*Task description*.
The span to repeat in the listing below runs from the line containing "left shoulder: (431, 402)" to the line containing "nose: (282, 251)", inclusive. Repeat it exactly, and only it.

*Data records*.
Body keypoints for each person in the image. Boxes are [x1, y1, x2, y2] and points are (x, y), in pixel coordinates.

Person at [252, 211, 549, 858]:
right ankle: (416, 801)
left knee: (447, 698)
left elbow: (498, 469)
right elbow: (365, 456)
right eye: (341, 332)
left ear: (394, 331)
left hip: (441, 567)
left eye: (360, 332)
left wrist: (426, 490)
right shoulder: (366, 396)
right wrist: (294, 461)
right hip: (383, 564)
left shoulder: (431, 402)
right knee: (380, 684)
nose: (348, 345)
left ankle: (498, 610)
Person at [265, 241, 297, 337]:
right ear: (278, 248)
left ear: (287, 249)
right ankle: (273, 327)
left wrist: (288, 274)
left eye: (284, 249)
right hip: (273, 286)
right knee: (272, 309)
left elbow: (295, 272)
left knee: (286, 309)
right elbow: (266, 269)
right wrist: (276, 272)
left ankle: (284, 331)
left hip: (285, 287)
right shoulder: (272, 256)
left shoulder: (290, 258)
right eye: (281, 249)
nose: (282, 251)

---

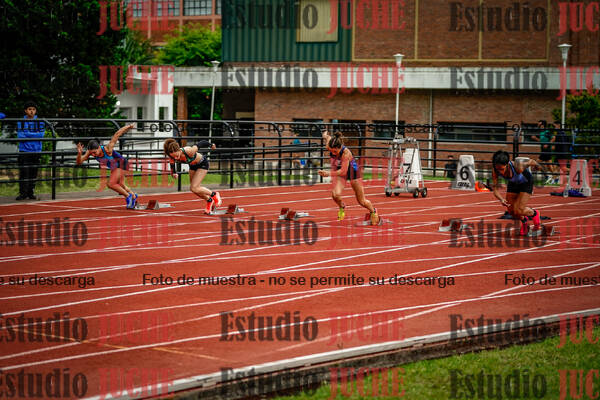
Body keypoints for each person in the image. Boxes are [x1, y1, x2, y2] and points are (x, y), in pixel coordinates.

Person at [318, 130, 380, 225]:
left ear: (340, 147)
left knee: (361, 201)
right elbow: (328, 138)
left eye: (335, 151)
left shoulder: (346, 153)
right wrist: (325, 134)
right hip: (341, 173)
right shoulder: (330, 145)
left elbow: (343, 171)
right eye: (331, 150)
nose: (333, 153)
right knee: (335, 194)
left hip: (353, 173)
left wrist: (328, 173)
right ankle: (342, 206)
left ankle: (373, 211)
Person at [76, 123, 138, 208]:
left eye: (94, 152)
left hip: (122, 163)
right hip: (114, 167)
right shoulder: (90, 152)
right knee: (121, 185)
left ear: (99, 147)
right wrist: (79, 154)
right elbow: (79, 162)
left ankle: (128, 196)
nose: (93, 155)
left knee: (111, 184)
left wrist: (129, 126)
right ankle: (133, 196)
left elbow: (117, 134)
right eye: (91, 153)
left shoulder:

---

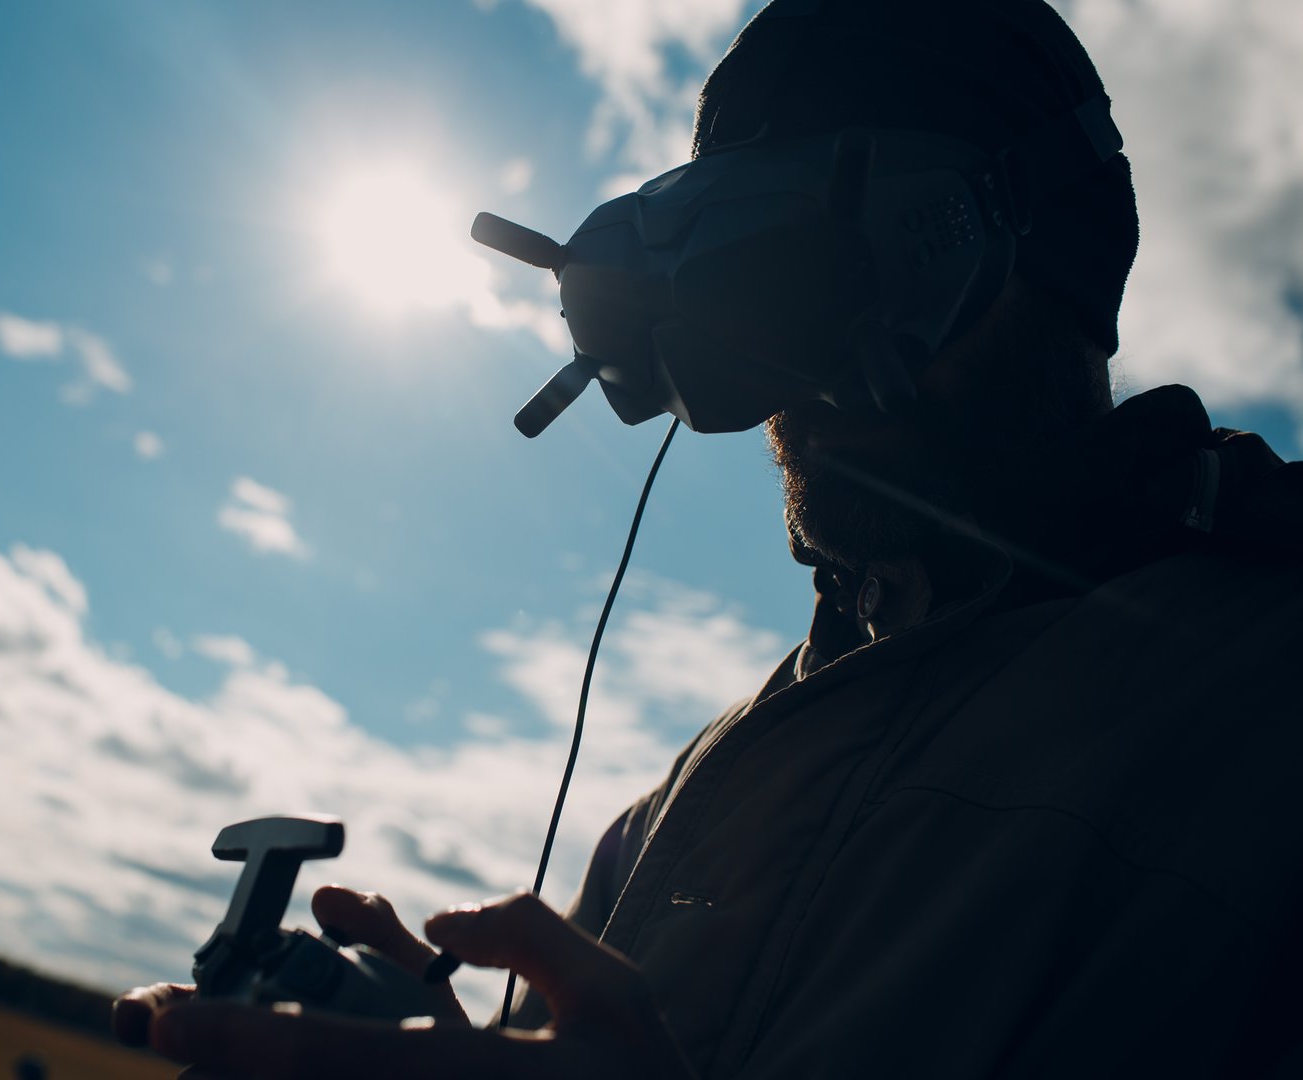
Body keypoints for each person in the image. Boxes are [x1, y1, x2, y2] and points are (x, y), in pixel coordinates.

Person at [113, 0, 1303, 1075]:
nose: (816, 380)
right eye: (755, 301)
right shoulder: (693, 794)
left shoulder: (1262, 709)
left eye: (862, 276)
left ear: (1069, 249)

*Answer space*.
left shoulder: (431, 402)
right knee: (380, 684)
nose: (348, 345)
left ankle: (498, 610)
Person at [265, 241, 297, 337]:
right ear: (278, 248)
left ear: (287, 249)
right ankle: (273, 327)
left wrist: (288, 274)
left eye: (284, 249)
right hip: (273, 286)
right knee: (272, 309)
left elbow: (295, 272)
left knee: (286, 309)
right elbow: (266, 269)
right wrist: (276, 272)
left ankle: (284, 331)
left hip: (285, 287)
right shoulder: (272, 256)
left shoulder: (290, 258)
right eye: (281, 249)
nose: (282, 251)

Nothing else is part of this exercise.